Asalanka emerged as one of the biggest positives for a talented but highly inexperienced Sri Lankan side. In a tournament where most of the Lankan batters failed to be consistently explosive at the crease, Asalanka carried an average of 46.20 with a strike-rate of 147.13 for his 231 runs across six innings. He played excellent knocks in Sri Lanka’s impressive Super 12 wins over Bangladesh and West Indies.

5. Aiden Markram

Markram batted brilliantly throughout the T20 World Cup.

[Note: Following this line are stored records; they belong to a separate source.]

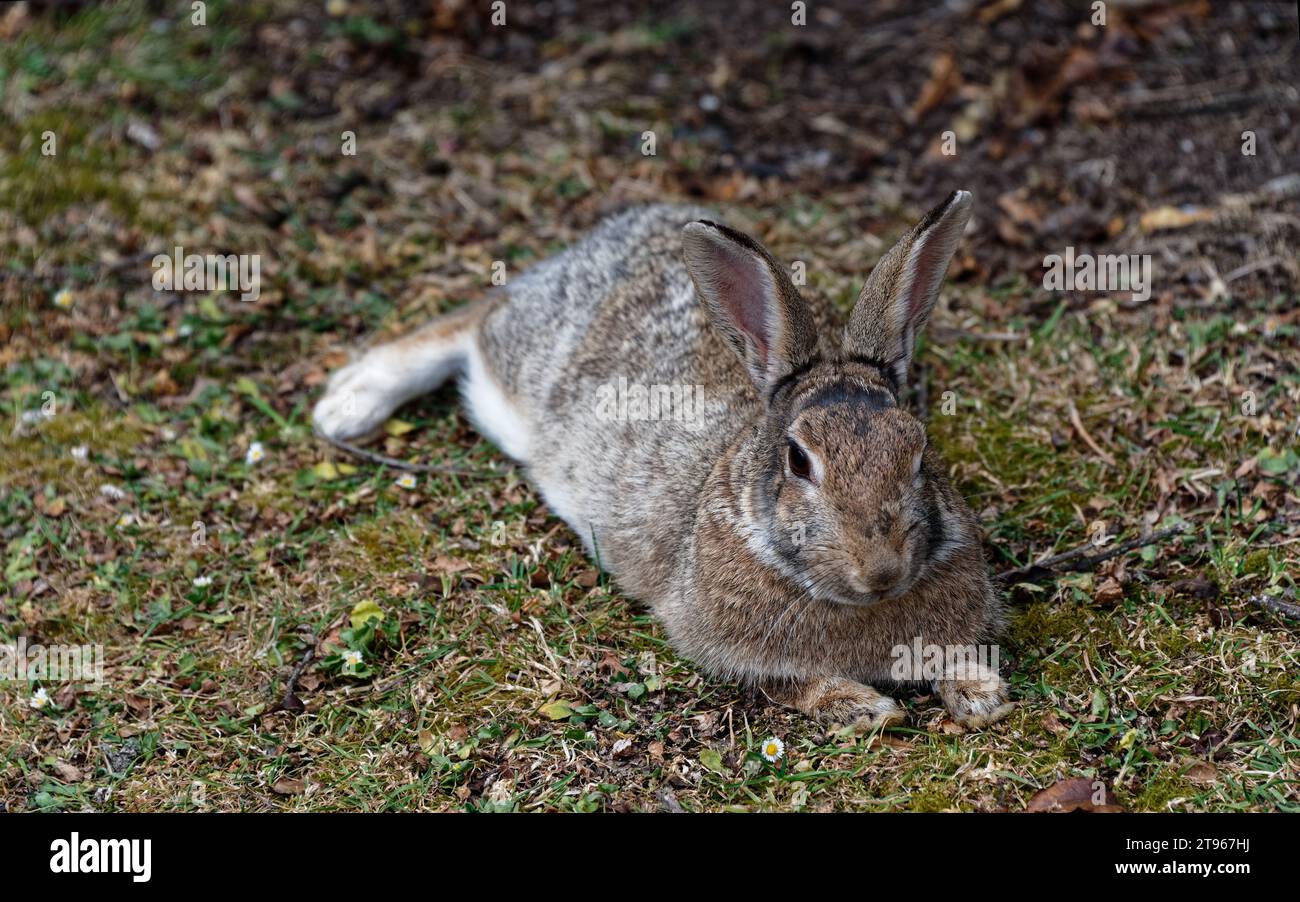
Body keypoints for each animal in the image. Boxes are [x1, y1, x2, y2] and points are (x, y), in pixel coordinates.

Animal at [313, 190, 1013, 730]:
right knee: (474, 320)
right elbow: (789, 684)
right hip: (518, 370)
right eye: (798, 461)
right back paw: (348, 404)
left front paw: (980, 695)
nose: (882, 572)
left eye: (917, 450)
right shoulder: (713, 638)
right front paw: (863, 708)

Markram showed terrific form with the bat throughout the competition. Playing the difficult middle-order role, the elegant South African right-hander batted at a strike-rate of 145.94 while averaging 54 over 5 innings of the Super 12 stage in the relatively tougher Group 1. Markram was South Africa’s lone ranger in the defeat against Australia and produced magnificent knocks in the wins over West Indies and England.

6. Daryl Mitchell

It may seem odd to slot in an opener in the middle-order but New Zealand right-hander Daryl Mitchell deserves to make this XI somehow. Playing at the top, Mitchell has scored 197 runs at 39.40 per innings and a strike-rate of 140.71. The 30-year-old batted superbly in New Zealand’s important wins over India and Afghanistan, but his moment of the competition came in the semis when he stayed unbeaten for a 47-ball 72 in a difficult run-chase against England and took his team home.

7. David Wiese

Wiese makes this XI because of his great all-round prowess and influence for Namibia. The former South African player is the only associate cricketer part of our T20 World Cup XI. Wiese’s tally of 227 runs and six wickets includes precious runs in tough situations and important breakthroughs for his team. Wiese led the way with his calming presence in wins over Netherlands and Ireland in the preliminary stage and bowled the difficult overs throughout. He was Namibia’s most exceptional performer during the Super 12s as well.

8. Wanindu Hasaranga

Hasaranga’s mystery and guile continued to make life extremely difficult for the opposition batters as he ended the T20 World Cup with as its top wicket-taker, bagging 16 scalps from his 8 innings with an economy rate of only 5.20. He also played a terrific counter-attacking knock against Ireland in the preliminary stage. Hasaranga is only the second Sri Lankan player to make this XI.

9. Adam Zampa

The slot of the second spinner goes to Australia’s lead spinner Adam Zampa, who has been brilliant in the tournament throughout. On dryish, spin-friendly tracks, Zampa’s skiddy wrist-spin has helped him retain wood over most batters. Zampa is only second to Hasaranga in the list of wicket-takers heading into the final with 12 scalps and an economy rate of 5.69. He took a five-fer against Bangladesh and more impressively, came up with a spell of 1/22 on a flat pitch in the semi-final versus Pakistan.

10. Anrich Nortje

With his express pace and tall stature aiding a high-arm release, Nortje enjoyed bowling on dry, uneven surfaces in Dubai, Abu Dhabi, and Sharjah. His five-game tally for South Africa included 9 wickets with an economy rate of only 5.37. Nortje was instrumental to Proteas’ impressive run that saw them win four of the five Super 12 games and miss out on the semis only by NRR.

11. Jasprit Bumrah

Bumrah is the only Indian player part of this XI. Despite India’s inability to make the semis after successive defeats to Pakistan and New Zealand, Bumrah enters the T20 World Cup XI because of his stand-out performances with the ball. Bumrah ended with spells of 0/22 and 2/19, respectively, in India’s heavy losses at the start of the Super 12 stage. It says a lot about Bumrah that even when the Indian attack had no scoreboard pressure to work with, he was able to put the breaks on scoring. He earned his rewards for his good work in those games via the matches against Afghanistan, Scotland, and Namibia and ended with a tally of 7 wickets and an economy rate of only 5.08.